Les risques sanitaires des métabolites sont encore mal connus, car pas assez étudiés. Face à l’incertitude, certains s’en remettent aux seuils réglementaires, d’autres préfèrent la prudence.
Les conséquences de la présence des résidus de pesticides dans l’eau sur la santé humaine sont difficiles à déterminer. Un sujet qui préoccupe chercheurs, politiques, professionnels et associations. “Du point de vue de l’administration sanitaire, les gens peuvent consommer l’eau du robinet sans risque”, explique Romain Pansard, chef du pôle scientifique du Centre des ressources et d’expertise scientifique sur l’eau en Bretagne (Creseb). Très surveillée, l’eau du robinet “est normalement sans danger. Dans la limite des connaissances disponibles aujourd’hui sur les effets sur la santé humaine, les données sanitaires nous indiqueraient plutôt qu’il n’y a pas de danger”, détaille-t-il.
Pas de danger si l’on s’en réfère au respect du seuil réglementaire de l’Anses, fixé à 0,9 microgramme de métabolites dits “non pertinents” par litre d’eau. Le seuil sanitaire, au-delà duquel il y aurait un risque fort pour la santé, est quant à lui fixé à 510 µg/L. Mais les connaissances toxicologiques sont limitées, et le premier seuil “d’alerte” réglementaire est souvent dépassé.
Un manque de recherches
Malgré le respect de ce seuil réglementaire, le manque de recherches scientifiques et d’analyses empêche l’identification précise des effets sanitaires. “Personnellement, je ne connais pas d’étude qui analyse spécifiquement l’effet métabolique de l’exposition à ces petites concentrations de substances dans l’organisme”, affirme ainsi Romain Pansard.

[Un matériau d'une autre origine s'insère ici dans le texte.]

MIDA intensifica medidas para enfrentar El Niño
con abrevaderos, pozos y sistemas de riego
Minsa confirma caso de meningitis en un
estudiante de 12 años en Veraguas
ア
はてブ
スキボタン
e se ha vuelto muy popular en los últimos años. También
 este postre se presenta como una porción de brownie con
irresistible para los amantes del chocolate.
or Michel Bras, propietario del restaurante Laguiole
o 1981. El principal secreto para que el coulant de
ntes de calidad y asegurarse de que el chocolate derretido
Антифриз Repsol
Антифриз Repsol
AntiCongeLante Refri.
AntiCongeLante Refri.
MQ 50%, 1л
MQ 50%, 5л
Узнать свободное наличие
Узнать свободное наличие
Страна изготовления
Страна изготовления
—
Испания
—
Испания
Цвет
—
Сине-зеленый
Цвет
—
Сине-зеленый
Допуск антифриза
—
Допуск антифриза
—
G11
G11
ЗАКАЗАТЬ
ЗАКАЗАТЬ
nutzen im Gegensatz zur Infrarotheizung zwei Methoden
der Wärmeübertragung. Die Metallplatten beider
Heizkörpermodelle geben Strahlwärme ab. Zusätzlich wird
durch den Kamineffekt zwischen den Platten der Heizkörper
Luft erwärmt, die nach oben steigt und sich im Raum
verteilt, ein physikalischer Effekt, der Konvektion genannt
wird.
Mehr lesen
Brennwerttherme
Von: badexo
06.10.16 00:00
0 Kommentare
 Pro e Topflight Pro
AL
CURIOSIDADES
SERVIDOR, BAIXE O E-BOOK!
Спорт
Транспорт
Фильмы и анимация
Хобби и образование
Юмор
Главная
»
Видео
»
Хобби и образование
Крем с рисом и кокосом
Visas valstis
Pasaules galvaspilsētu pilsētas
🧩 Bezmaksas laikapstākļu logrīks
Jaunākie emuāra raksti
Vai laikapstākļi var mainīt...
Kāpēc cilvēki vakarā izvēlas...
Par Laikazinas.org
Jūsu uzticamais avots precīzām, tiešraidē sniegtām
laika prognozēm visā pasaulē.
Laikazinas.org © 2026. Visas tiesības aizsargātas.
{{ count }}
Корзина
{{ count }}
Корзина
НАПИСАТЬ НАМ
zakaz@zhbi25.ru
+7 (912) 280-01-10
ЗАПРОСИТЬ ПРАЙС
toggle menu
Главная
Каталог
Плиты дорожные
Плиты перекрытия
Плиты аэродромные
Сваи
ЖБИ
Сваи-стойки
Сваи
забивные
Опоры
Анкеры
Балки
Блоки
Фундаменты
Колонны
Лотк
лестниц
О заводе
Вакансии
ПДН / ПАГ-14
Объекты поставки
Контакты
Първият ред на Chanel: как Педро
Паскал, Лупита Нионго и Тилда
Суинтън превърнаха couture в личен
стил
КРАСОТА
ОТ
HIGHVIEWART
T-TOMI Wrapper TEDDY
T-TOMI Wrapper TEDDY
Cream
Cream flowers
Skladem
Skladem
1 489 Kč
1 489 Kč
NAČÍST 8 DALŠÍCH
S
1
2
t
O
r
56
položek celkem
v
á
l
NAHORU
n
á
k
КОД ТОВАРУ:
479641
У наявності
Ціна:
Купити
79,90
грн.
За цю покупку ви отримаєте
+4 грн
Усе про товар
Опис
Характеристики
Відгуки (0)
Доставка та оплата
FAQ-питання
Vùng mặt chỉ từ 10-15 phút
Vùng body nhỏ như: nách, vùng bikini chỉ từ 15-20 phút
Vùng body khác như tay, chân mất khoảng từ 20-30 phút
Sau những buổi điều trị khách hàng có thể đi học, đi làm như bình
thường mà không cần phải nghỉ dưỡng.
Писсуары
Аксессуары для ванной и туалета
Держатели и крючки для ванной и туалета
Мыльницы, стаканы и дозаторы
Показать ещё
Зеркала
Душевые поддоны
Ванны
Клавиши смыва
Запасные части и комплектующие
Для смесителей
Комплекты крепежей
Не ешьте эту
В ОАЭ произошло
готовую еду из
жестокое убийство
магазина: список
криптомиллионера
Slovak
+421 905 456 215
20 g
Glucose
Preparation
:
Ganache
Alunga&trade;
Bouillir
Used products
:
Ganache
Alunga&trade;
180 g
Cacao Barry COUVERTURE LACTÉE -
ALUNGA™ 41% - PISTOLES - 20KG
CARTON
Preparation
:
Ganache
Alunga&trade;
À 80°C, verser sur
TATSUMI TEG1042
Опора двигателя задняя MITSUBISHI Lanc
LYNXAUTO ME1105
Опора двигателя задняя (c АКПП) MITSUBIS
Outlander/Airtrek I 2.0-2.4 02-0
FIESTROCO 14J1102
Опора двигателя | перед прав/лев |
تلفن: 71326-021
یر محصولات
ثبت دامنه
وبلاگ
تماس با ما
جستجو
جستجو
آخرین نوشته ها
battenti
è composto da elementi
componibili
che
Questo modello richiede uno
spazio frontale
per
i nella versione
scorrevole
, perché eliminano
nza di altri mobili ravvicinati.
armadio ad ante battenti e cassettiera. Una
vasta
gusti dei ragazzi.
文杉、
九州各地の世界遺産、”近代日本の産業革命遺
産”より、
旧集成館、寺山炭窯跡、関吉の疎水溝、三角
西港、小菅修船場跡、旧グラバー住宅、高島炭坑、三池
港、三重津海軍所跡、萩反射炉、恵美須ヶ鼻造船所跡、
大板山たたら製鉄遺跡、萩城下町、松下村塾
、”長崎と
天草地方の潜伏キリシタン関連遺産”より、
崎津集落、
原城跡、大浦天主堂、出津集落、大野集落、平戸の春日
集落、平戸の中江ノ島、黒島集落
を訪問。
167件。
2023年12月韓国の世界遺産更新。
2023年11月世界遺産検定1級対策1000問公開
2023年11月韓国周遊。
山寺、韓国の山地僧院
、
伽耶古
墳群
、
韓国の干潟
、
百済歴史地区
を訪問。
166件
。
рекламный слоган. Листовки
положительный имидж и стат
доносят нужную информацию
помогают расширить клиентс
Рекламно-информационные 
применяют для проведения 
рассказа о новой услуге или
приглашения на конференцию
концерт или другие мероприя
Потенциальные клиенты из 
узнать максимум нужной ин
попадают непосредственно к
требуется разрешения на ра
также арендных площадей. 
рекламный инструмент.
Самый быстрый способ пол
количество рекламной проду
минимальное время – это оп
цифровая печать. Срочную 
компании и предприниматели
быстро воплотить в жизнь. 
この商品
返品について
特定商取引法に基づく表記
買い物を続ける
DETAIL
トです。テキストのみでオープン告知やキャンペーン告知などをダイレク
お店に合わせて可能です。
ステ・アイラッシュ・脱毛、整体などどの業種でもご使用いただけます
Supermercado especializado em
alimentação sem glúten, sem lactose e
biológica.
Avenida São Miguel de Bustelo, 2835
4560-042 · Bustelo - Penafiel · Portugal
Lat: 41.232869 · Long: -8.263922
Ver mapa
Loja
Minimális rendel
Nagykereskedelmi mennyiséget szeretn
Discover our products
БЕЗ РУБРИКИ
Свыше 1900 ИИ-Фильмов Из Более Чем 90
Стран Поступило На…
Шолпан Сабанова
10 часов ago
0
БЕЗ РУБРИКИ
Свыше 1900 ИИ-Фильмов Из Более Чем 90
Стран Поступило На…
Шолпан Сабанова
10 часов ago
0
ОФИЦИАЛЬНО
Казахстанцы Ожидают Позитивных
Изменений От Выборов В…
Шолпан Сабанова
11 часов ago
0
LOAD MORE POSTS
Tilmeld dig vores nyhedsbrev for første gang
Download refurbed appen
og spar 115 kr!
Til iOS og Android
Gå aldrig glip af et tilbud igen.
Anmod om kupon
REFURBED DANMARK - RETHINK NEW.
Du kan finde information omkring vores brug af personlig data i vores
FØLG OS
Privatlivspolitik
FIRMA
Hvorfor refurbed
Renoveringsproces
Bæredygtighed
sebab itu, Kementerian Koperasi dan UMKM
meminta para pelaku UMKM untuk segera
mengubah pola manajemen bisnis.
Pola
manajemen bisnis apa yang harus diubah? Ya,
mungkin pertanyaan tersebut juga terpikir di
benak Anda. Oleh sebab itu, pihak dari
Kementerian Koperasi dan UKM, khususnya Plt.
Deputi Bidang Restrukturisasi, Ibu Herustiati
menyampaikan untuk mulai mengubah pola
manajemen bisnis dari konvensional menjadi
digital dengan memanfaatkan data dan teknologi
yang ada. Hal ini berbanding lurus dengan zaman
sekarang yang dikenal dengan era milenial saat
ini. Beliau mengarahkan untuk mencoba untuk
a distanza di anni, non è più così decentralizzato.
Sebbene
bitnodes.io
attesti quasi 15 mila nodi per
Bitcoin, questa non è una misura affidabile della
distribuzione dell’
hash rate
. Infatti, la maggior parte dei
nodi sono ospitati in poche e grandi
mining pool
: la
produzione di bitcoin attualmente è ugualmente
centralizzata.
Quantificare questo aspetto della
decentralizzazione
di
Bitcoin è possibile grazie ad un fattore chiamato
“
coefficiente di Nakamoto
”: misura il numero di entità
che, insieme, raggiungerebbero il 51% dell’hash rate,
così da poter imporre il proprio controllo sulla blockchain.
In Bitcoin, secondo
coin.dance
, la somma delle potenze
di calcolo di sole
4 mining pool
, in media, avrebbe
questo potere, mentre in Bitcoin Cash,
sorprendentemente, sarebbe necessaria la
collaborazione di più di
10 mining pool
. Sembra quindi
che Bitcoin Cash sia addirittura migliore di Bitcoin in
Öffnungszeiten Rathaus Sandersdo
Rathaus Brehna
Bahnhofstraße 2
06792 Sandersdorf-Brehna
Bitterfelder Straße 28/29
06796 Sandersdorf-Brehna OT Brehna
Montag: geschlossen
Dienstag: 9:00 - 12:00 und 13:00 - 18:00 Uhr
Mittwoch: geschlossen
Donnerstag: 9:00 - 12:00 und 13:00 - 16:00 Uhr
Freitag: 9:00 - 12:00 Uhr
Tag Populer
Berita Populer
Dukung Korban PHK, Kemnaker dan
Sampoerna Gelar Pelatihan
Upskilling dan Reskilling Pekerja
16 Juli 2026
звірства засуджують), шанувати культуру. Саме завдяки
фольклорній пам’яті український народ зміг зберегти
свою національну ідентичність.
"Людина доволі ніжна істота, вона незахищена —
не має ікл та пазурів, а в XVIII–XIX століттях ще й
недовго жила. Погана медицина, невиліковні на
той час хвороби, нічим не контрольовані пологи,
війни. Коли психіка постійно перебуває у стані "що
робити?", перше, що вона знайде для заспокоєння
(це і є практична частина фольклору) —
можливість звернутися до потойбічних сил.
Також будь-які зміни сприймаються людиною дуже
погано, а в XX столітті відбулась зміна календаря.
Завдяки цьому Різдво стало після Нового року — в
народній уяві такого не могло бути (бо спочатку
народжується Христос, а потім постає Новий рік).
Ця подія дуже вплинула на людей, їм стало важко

La présence de plusieurs métabolites dans une même eau inquiète également les chercheurs. Les conséquences de cet “effet cocktail” sur l’humain sont, elles aussi, méconnues, car peu étudiées. “On se demande si le cumul de plein de molécules à très faibles doses n’aurait pas d’effet sur la santé”, questionne Romain Pansard.
Prévenir face au doute
Sans preuves attestant d’une absence totale de conséquences sur la santé humaine, certains professionnels de l’eau préfèrent rester prudents. “Pour l’ESA-métolachlore […], on se demande pourquoi l’Anses a passé le seuil de 0,1 µg/L à 0,9 µg/L pour l’eau potable”, questionne Pascal Hervé, vice-président chargé de l’eau à Rennes Métropole et coprésident du Conseil métropolitain de la biodiversité et de l’eau. Il fait référence à la décision, prise en septembre 2022, de déclasser ce métabolite auparavant considéré comme “pertinent”, autorisant ainsi le relèvement du seuil maximal autorisé. “Aujourd’hui, je n’ai aucun élément me permettant de comprendre cette décision. Nous, on est restés à 0,1 µg/L. Même si certains scientifiques nous disent qu’on est loin d’avoir de possibles répercussions sur la santé, on veut être exigeants par principe de précaution. En tant que distributeur d’eau, on se doit d’être le plus strict possible en termes de gestion et de qualité d’eau qu’on va desservir à la population.”